The case also illustrates, however, how demanding the process remains. The original lead applicant, Ankit Jain, has exited the proceedings. As of May 7, 2026, 45 intervention applications have been filed by additional minority shareholders seeking to be impleaded, while M/s Monet Securities Pvt Ltd which had by April 2026 built an 11.40 percent stake in JPFL through open market purchases has been substituted as the new lead applicant. The evolution of the petitioner roster reflects both the expanding civil interest in the case and the practical costs of sustaining class litigation against a well-resourced corporate respondent over multiple years.

SEBI's formal intervention through its own application seeking to place its findings on securities law violations and governance irregularities on record adds a regulatory layer that was absent from the initial proceedings.
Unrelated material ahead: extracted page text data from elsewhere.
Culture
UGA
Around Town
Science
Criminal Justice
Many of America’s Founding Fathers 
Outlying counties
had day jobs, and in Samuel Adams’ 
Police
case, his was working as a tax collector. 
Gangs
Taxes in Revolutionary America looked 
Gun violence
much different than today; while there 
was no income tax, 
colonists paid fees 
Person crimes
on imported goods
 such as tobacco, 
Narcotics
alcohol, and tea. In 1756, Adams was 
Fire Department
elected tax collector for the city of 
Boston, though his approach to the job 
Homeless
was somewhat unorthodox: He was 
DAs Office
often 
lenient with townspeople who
As reported by Business Standard on May 1, 2026, the market regulator submitted that JPFL had filed its reply to the SEBI intervention application, with the matter now proceeding before the newly constituted Principal Bench. The combination of a class action, an ED investigation, and a SEBI show cause notice directed at the same entity, its promoters, and its key management personnel is, by Indian regulatory standards, an unusually concentrated confluence of legal and regulatory pressure.

What This Means for Corporate India

The Jindal Poly Films case does not, at this stage, establish guilt. The NCLT has explicitly clarified that admission is not a finding on merits. Jindal Poly Films' position that all decisions were taken with commercial prudence and necessary approvals remains on record and will be tested. What the case has already done, irrespective of its eventual outcome, is structurally consequential: it has demonstrated that Section 245 is justiciable, that shareholder thresholds are workable, and that past and completed transactions are not beyond the tribunal's remedial jurisdiction a point the NCLT made expressly in rejecting JPFL's preliminary objections. It has established that SEBI can intervene as a party in class action proceedings to support its findings alongside private litigation, creating a new mode of regulatory reinforcement. And it has put every audit committee member, independent director, and statutory auditor of a listed Indian company on notice: the institutional label of oversight is no longer sufficient protection against accountability.
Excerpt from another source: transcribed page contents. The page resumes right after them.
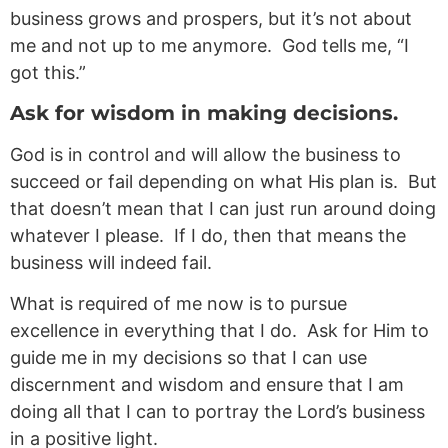
business grows and prospers, but it’s not about
me and not up to me anymore. God tells me, “I
got this.”
Ask for wisdom in making decisions.
God is in control and will allow the business to
succeed or fail depending on what His plan is. But
that doesn’t mean that I can just run around doing
whatever I please. If I do, then that means the
business will indeed fail.
What is required of me now is to pursue
excellence in everything that I do. Ask for Him to
guide me in my decisions so that I can use
discernment and wisdom and ensure that I am
doing all that I can to portray the Lord’s business
in a positive light.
The question that will linger long after this case is resolved on whatever terms is the one that India's corporate governance framework has never satisfactorily answered: what does it mean to be independent on a board where you are nominated, where the promoter controls over 74 percent of the vote, and where the asymmetry of information between the board room and the public shareholder is vast and structural? The Jindal Poly Films case has made that question legally, not merely theoretically, urgent.